Let $$U$$ be an orthonormal matrix. The dimension of $$U$$ is equal to $$n \times n$$. The first row of $$U$$ has the following form: $$\bigg( \frac{1}{\sqrt{n}}, \ldots , \frac{1}{\sqrt{n}} \bigg). \tag{1}$$ How can I prove that $$U$$ with property (1) exists?

Take your row vector (call it $$v_1$$) and extend this set to a basis of $$\mathbb{R}^n$$. Then orthonormalize this basis, (using Gram-Schmidt), obtaining {$$v_1, \dots, v_n$$}. Then, the matrix U such that its jth row is $$v_j$$ is an orthonormal matrix.
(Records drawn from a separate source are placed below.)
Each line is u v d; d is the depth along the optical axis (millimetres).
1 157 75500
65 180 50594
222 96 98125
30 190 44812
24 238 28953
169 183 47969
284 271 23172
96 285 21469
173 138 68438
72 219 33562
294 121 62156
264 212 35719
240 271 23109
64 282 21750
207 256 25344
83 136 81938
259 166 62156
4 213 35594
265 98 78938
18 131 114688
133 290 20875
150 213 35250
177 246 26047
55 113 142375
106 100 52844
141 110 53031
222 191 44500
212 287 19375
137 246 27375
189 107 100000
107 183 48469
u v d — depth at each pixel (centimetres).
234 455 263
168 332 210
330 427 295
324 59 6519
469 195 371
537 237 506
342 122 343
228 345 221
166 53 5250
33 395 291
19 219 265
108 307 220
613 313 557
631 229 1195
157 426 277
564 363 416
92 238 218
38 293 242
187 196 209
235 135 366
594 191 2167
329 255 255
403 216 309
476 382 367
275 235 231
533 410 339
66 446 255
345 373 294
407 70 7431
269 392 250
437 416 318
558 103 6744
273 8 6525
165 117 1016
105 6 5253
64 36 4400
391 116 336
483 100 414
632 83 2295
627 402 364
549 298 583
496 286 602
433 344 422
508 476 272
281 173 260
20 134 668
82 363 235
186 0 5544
$$u:=(\frac{1}{\sqrt{n}},\ldots,\frac{1}{\sqrt{n}})$$ is a unit vector in your vector space. You can extend it to a basis $$\{u,v_{2},\ldots,v_{n}\}$$ of $$V$$ and then apply the Gram-Schmidt algorithm on this basis to obtain an orthonormal basis: $$\{e_{1},e_{2},\ldots,e_{n}\}$$ of $$V$$, where $$e_{1}=u$$. The matrix with rows $$e_{1},\ldots e_{n}$$ will then be a unitary matrix.
Consider the vectors $$v_1=e_1+\dots+e_n$$, $$v_i=e_i$$ for $$i=2,\dots,n$$ and apply Gram-Schmidt to them. Then you obtain an orthonormal basis whose first vector is $$(e_1+\dots+e_n)/\sqrt n$$, which is precisely the vector you want.